Marshall and Lapine handle the 180 degree tonal shift from peachy-keen Disney adventure to dark, somber drama quite well, but the film ends with such low energy compared to the first two acts that it feels comparatively bland. The later musical numbers begin to feel like a homogeneous series of music videos, with the same nighttime forest background providing the numbers little in the way of visual distinctiveness. The songs feel really packed-in, too; the story’s message has a harder time ringing true when we’re so musically fatigued.
The wealth of superb performances are the film’s greatest virtue, chiefly among them being the formidable Streep, whose keen comedic timing is on full display.
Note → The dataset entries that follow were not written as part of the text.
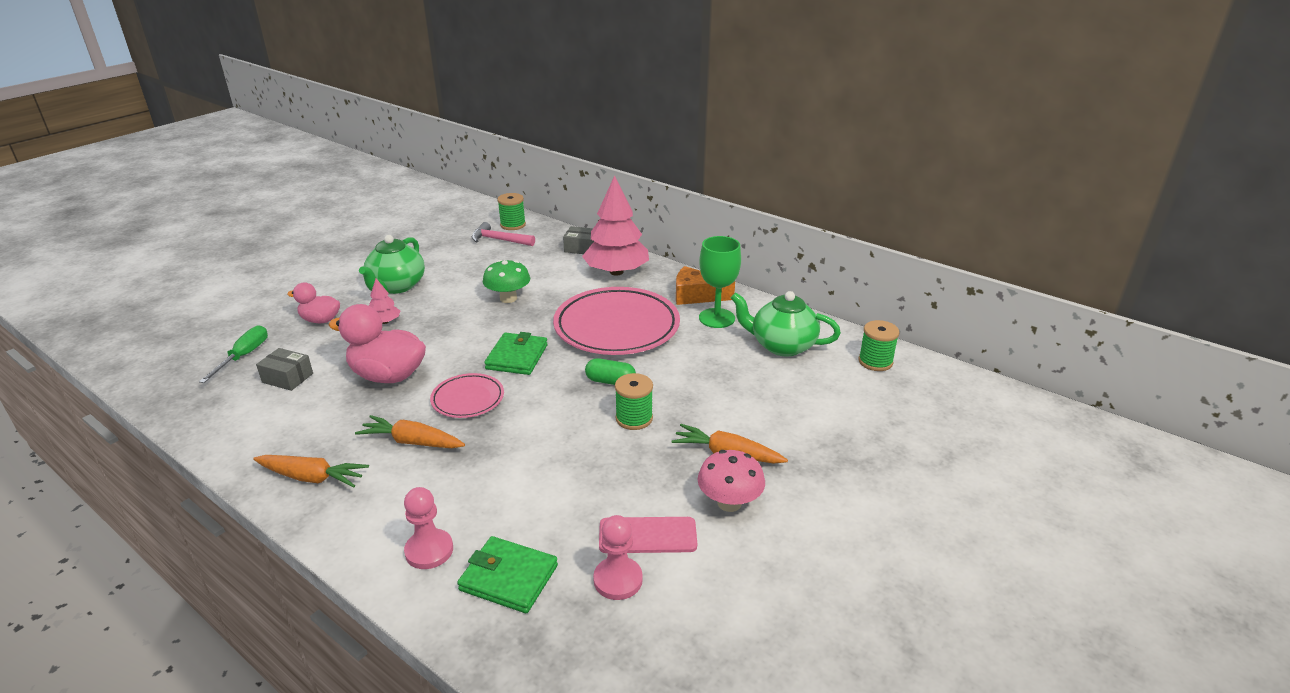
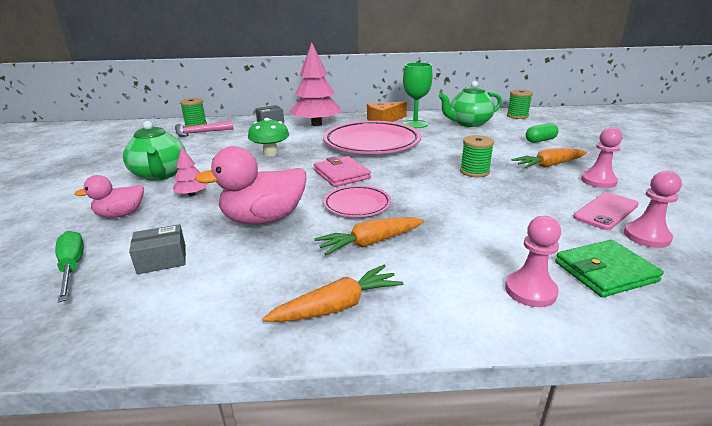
camera: 40 degrees left, 5 degrees down
(517, 357) = (341, 174): green wallet -> pink wallet
(610, 381) = (424, 163): green capsule -> green capsule (540, 140)
(729, 503) = (598, 181): pink mushroom -> pink pawn

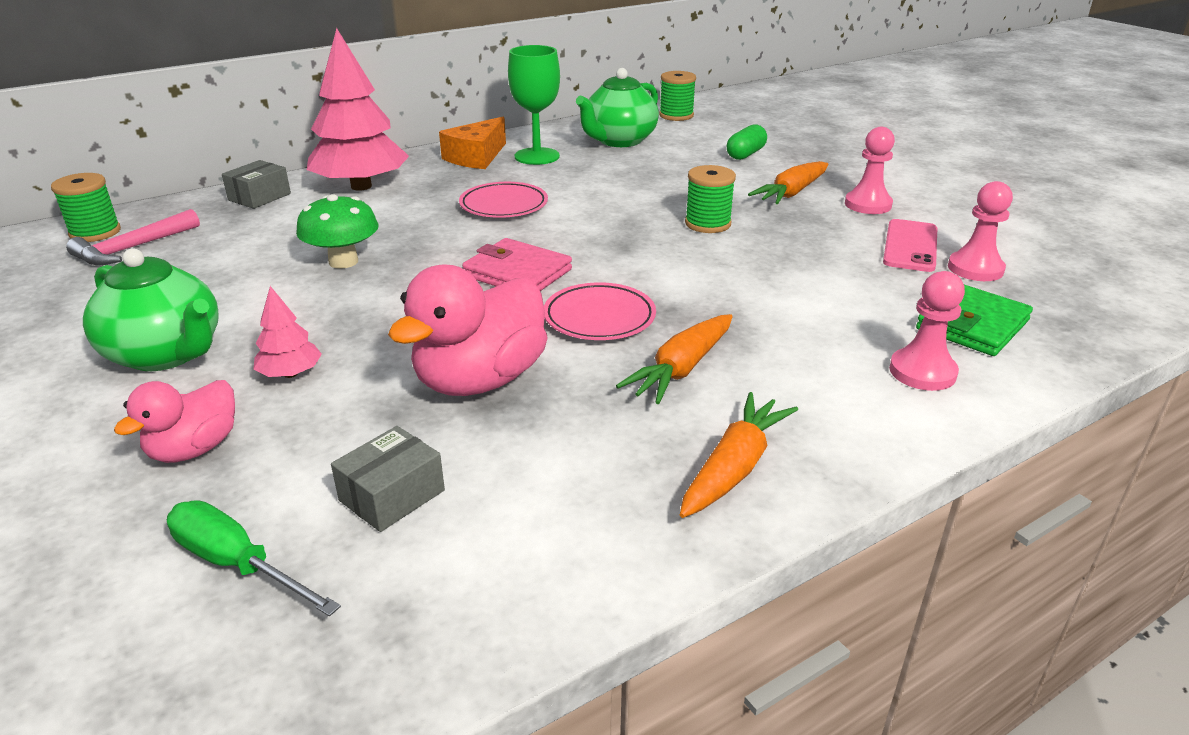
camera: 30 degrees left, 5 degrees up
(372, 143) = (504, 205): pink plate -> pink plate, size x0.51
Corden and Blunt shine as well, with a natural rapport that makes them excellent anchors for the story. Unsurprisingly, the theatrically-trained Kendrick’s the best singer of the bunch, though the less vocally-gifted Pine makes up for his inexperience with flamboyance, prancing and preening and posing his way through the film with the wackiness of a cheap stage show on the Las Vegas strip.
Of the things Into the Woods gets right, perhaps the most pleasing is the way it embraces its origins as a stage production. CGI is kept to a minimum, and practical effects are used skillfully and tastefully. The sets (which all appear to be practical, not digital) are terrific, too, with the ominous trees and misty swamps looking convincing while never hiding the fact that they were built by human hands. With so many big studio cash-in adaptations poisoning our theaters and stealing our money, it’s nice to see one come along that actually deserves our attention.